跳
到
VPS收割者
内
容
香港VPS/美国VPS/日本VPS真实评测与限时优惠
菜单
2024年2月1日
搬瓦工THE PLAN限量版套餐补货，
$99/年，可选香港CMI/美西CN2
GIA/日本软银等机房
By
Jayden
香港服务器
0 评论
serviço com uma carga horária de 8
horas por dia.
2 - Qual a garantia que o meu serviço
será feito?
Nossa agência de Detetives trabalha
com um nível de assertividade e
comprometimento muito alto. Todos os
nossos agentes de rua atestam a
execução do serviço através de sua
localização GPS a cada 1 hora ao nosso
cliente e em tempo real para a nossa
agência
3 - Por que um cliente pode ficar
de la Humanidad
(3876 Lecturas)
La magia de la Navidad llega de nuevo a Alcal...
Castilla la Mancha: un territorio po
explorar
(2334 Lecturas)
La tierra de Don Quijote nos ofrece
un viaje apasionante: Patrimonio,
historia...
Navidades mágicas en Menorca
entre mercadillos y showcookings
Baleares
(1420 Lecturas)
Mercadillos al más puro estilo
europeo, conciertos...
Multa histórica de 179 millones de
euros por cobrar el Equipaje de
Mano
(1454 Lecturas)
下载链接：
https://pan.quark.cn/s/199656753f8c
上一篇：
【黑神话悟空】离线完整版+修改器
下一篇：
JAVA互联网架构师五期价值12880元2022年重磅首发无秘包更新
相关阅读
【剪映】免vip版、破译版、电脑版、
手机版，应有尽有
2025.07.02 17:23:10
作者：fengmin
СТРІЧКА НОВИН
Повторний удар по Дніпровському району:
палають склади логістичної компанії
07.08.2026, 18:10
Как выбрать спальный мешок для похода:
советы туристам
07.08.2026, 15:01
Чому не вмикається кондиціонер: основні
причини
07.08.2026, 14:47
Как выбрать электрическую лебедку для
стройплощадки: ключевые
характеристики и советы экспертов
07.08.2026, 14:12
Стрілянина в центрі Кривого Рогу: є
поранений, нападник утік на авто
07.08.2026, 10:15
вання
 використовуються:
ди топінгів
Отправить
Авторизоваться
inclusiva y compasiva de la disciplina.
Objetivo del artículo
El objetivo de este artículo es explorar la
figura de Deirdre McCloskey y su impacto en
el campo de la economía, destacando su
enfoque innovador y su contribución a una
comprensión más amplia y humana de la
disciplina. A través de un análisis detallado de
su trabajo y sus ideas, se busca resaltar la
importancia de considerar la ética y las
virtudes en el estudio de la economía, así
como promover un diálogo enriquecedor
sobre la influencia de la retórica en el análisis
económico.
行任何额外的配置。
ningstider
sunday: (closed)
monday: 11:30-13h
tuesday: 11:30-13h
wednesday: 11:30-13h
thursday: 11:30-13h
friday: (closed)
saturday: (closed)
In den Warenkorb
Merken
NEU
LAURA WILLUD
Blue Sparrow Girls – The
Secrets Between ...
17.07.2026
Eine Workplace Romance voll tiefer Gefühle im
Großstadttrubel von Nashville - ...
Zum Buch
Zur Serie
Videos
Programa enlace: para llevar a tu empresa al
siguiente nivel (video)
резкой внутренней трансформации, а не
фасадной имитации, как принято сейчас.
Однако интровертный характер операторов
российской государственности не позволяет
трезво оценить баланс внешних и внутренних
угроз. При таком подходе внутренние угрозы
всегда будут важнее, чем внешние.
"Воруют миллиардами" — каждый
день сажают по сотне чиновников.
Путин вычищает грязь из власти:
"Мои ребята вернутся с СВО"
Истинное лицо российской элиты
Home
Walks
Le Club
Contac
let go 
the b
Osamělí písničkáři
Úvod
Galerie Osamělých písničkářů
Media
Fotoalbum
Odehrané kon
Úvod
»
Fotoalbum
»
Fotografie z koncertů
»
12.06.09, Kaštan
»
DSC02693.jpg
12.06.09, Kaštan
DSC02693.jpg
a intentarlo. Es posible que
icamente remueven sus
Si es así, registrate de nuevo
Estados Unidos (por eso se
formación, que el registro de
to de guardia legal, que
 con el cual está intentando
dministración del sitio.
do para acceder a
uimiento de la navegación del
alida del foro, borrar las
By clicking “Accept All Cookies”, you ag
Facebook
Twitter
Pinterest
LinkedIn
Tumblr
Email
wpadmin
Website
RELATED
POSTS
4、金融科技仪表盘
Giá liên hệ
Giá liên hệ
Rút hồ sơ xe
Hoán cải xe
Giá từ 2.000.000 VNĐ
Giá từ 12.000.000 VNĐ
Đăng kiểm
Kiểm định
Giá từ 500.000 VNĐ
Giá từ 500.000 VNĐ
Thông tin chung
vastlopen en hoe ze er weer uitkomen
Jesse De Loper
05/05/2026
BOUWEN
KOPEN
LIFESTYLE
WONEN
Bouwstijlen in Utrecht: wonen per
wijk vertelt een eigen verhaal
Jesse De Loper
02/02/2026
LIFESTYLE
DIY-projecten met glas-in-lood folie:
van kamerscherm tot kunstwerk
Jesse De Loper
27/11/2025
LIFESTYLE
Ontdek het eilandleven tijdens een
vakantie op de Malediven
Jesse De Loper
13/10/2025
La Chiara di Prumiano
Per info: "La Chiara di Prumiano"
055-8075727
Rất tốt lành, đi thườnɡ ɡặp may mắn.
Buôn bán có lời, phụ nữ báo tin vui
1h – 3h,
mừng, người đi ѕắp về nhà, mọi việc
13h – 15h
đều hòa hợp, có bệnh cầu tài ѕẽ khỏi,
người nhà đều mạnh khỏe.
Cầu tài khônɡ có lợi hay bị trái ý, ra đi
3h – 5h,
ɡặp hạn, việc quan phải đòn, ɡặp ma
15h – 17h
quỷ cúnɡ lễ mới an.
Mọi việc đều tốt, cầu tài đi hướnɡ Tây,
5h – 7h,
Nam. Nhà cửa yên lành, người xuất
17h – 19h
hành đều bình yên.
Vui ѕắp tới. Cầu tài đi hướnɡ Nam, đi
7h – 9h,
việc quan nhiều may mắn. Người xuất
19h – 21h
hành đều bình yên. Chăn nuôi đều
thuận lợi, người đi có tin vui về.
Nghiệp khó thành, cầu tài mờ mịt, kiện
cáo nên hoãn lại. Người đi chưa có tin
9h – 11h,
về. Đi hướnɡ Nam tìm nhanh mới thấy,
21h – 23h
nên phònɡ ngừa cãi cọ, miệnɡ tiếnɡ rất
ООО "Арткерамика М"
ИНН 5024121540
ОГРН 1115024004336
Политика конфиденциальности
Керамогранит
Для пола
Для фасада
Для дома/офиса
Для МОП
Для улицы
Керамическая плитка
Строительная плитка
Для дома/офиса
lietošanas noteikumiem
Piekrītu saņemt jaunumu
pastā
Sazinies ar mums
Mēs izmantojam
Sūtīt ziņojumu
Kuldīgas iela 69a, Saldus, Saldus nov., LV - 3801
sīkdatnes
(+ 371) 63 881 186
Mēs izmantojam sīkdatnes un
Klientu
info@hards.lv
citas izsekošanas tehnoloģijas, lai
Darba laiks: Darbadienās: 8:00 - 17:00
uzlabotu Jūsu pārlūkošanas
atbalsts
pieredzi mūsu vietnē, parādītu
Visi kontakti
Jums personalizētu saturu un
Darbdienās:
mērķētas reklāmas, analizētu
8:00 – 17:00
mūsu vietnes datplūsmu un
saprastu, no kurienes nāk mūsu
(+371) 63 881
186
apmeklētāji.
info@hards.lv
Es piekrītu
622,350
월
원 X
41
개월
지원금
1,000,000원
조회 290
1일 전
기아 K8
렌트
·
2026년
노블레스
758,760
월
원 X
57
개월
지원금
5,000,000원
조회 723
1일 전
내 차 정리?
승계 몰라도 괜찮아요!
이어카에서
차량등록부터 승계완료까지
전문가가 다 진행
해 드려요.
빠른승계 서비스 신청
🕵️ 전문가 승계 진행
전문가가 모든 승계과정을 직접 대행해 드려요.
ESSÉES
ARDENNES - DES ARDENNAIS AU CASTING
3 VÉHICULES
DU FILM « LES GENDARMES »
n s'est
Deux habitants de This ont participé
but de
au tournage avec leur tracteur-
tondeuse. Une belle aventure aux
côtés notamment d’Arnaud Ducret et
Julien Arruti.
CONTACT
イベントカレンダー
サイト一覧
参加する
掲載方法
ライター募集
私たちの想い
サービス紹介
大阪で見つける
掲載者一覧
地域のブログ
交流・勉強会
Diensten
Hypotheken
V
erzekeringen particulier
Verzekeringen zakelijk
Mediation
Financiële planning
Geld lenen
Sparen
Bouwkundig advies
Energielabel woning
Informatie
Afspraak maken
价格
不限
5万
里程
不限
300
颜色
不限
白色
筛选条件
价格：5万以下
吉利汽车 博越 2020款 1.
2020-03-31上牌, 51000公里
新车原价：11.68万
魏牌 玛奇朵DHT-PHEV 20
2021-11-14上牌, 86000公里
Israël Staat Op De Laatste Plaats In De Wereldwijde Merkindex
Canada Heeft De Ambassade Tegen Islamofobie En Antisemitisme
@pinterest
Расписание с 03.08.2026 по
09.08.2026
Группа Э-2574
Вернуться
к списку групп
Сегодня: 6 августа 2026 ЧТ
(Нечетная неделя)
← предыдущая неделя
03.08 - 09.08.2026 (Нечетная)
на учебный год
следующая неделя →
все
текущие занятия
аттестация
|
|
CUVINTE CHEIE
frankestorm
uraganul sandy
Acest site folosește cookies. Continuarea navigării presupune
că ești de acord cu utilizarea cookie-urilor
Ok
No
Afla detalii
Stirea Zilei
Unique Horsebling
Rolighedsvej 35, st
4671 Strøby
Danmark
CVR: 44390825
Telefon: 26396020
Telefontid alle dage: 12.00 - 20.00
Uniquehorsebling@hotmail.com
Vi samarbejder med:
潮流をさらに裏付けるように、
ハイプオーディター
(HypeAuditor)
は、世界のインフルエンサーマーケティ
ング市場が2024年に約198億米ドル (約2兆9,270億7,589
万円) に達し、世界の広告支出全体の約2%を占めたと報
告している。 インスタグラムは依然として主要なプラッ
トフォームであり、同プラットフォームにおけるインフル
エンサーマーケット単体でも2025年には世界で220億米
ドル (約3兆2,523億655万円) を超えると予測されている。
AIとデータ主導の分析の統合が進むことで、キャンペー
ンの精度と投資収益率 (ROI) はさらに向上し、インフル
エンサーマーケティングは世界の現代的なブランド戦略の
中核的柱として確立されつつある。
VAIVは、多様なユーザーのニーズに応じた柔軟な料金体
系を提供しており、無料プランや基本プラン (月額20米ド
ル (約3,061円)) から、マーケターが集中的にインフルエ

============================================================

Work request:
Could you pull out each line in the items above that contains the word "agência" and copy it in full?

Answer to the exercise:
Nossa agência de Detetives trabalha
agência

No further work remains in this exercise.